Capital allowances. From January 1st 2026, there will be a 40% allowance to allow businesses to write off more of their upfront investment costs

Agricultural and Business Property Relief for Inheritance Tax. Spouses and partners will no longer be worse off as any unused allowance for the 100% rate of relief will now be transferable between spouses and civil partners

Gambling Tax. The exclusion of the horseracing sector, so important to the west Suffolk economy, from increases in the Gambling Tax

However, Suffolk Chamber expressed concern that in other respects, the Budget was a missed opportunity, particularly at this stage in the Parliament, to introduce more fundamental reforms to boost longer-term business investment and growth plans.

The Chamber highlighted the absence of any business tax reduction programme, including the replacement of Business Rates with a taxation system based on outputs, such as sales or turnover.

Doug Field OBE, chair of Suffolk Chamber’s Economy Group and director at MyBigSky, said: “The general sentiment among businesses in the county is one of relief, as compared to the tax hikes in 2024, businesses have come off relatively unscathed. That said, the impact of the freezing of Income Tax thresholds and other measures will be watch closely as to how deeply that impacts on personal spending decisions.”

Simon Hurren, private client partner at Scrutton Bland, a Suffolk Chamber patron, picked up on the widely anticipated cap on the tax benefits for salary sacrifice pension contributions: “which has been confirmed with a cap of £2,000 applied and any further amounts sacrificed being subject to National Insurance Contribution (NIC).
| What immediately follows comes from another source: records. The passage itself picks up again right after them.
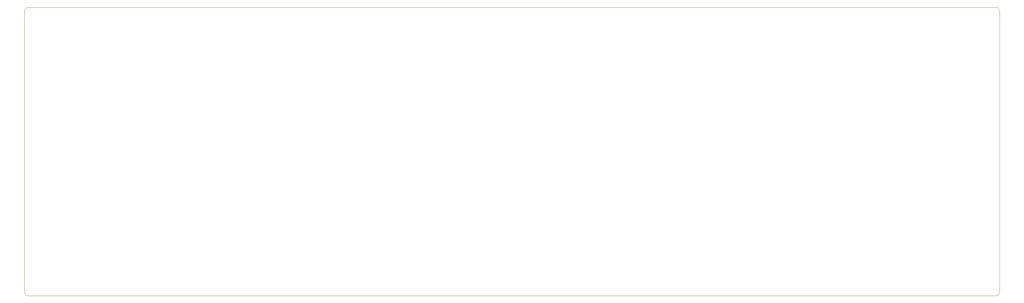
<source format=gbr>
%TF.GenerationSoftware,KiCad,Pcbnew,(6.0.7)*%
%TF.CreationDate,2022-08-22T17:31:43+01:00*%
%TF.ProjectId,ortho40,6f727468-6f34-4302-9e6b-696361645f70,rev?*%
%TF.SameCoordinates,Original*%
%TF.FileFunction,Profile,NP*%
%FSLAX46Y46*%
G04 Gerber Fmt 4.6, Leading zero omitted, Abs format (unit mm)*
G04 Created by KiCad (PCBNEW (6.0.7)) date 2022-08-22 17:31:43*
%MOMM*%
%LPD*%
G01*
G04 APERTURE LIST*
%TA.AperFunction,Profile*%
%ADD10C,0.100000*%
%TD*%
G04 APERTURE END LIST*
D10*
X39000000Y-18000000D02*
X40000000Y-18000000D01*
X175000000Y-18000000D02*
X40000000Y-18000000D01*
X185000000Y-18000000D02*
X321000000Y-18000000D01*
X321000000Y-102000000D02*
G75*
G03*
X322000000Y-101000000I0J1000000D01*
G01*
X39000000Y-18000000D02*
G75*
G03*
X38000000Y-19000000I0J-1000000D01*
G01*
X321000000Y-102000000D02*
X39000000Y-102000000D01*
X322000000Y-101000000D02*
X322000000Y-19000000D01*
X38000000Y-19000000D02*
X38000000Y-100000000D01*
X38000000Y-100000000D02*
X38000000Y-101000000D01*
X322000000Y-19000000D02*
G75*
G03*
X321000000Y-18000000I-1000000J0D01*
G01*
X38000000Y-101000000D02*
G75*
G03*
X39000000Y-102000000I1000000J0D01*
G01*
X175000000Y-18000000D02*
X185000000Y-18000000D01*
M02*

</source>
Whilst the Chancellor highlighted this impacting those in financial services who sacrifice their substantial bonuses, it will also be a further cost to employers and will impact those employees looking to do the right thing and save for the future.

“The highest cost is to the basic rate taxpayers who will suffer an 8% NIC cost compared to higher and additional rate taxpayers who will only suffer 2%.”

Mags Humphrey, chair of Suffolk Chamber’s Bank of England Panel and group finance director at Broadwater Mouldings Ltd., expressed concern about the disappointing estimates beyond this year for growth and productivity from the Office for Budget Responsibility.

“This rather gloomy forecast mirrors the evidence we heard from our recent meeting with the Bank. The Chamber believes that sustained and sustainable growth will only pick up when business leaders and entrepreneurs have the liberating confidence that the Government has a clearly articulated plan for the rest of this Parliament.

“Sadly, this was little evidence of such thinking from Rachel Reeves yesterday.”

Suffolk Chamber also reiterated its belief that the most legitimate role of the State – overcoming market failure in investing in major infrastructure projects – to both create supply chain and skills uplift opportunities and boost business confidence should encourage the Government to advance key projects here in Suffolk and the East of England.

John Dugmore, Suffolk Chamber’s chief executive, said: “This must mean the Government revisiting its earlier decisions and giving the go-ahead to major capital projects such as the Ely/Haughley rail junctions and improvements to the A14 in Suffolk, including the Copdock Interchange.”

Paul Simon, head of public affairs at the Chamber, summarised the Budget as being full of “small tactical wins, but lacking in strategic direction and transformation.”